*** DATA ***

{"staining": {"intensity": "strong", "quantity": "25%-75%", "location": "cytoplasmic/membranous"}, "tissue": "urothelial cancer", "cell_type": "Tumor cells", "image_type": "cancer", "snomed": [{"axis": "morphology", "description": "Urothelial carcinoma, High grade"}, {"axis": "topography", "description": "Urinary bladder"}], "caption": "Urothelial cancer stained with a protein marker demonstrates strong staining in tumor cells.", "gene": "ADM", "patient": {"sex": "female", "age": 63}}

*** End of DATA ***
*** DATA ***

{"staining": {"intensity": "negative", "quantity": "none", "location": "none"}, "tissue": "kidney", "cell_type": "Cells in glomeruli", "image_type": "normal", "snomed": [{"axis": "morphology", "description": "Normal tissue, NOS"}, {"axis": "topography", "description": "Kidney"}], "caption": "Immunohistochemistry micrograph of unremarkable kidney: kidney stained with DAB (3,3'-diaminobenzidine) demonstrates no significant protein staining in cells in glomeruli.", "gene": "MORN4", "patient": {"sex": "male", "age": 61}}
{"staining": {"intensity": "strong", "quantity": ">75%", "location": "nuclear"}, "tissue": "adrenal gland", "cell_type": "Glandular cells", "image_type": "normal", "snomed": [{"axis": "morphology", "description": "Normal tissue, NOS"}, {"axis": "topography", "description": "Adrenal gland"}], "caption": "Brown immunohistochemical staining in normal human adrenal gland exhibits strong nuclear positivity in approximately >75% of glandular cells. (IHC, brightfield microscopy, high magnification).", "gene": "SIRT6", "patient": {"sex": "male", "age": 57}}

*** End of DATA ***

▸ **TASK**
Using the data above, reproduce exactly the lines from the line that contains "micrograph of unremarkable" through the line that contains "immunohistochemical staining in", including both.

▸ **YOUR RESPONSE**
{"staining": {"intensity": "negative", "quantity": "none", "location": "none"}, "tissue": "kidney", "cell_type": "Cells in glomeruli", "image_type": "normal", "snomed": [{"axis": "morphology", "description": "Normal tissue, NOS"}, {"axis": "topography", "description": "Kidney"}], "caption": "Immunohistochemistry micrograph of unremarkable kidney: kidney stained with DAB (3,3'-diaminobenzidine) demonstrates no significant protein staining in cells in glomeruli.", "gene": "MORN4", "patient": {"sex": "male", "age": 61}}
{"staining": {"intensity": "strong", "quantity": ">75%", "location": "nuclear"}, "tissue": "adrenal gland", "cell_type": "Glandular cells", "image_type": "normal", "snomed": [{"axis": "morphology", "description": "Normal tissue, NOS"}, {"axis": "topography", "description": "Adrenal gland"}], "caption": "Brown immunohistochemical staining in normal human adrenal gland exhibits strong nuclear positivity in approximately >75% of glandular cells. (IHC, brightfield microscopy, high magnification).", "gene": "SIRT6", "patient": {"sex": "male", "age": 57}}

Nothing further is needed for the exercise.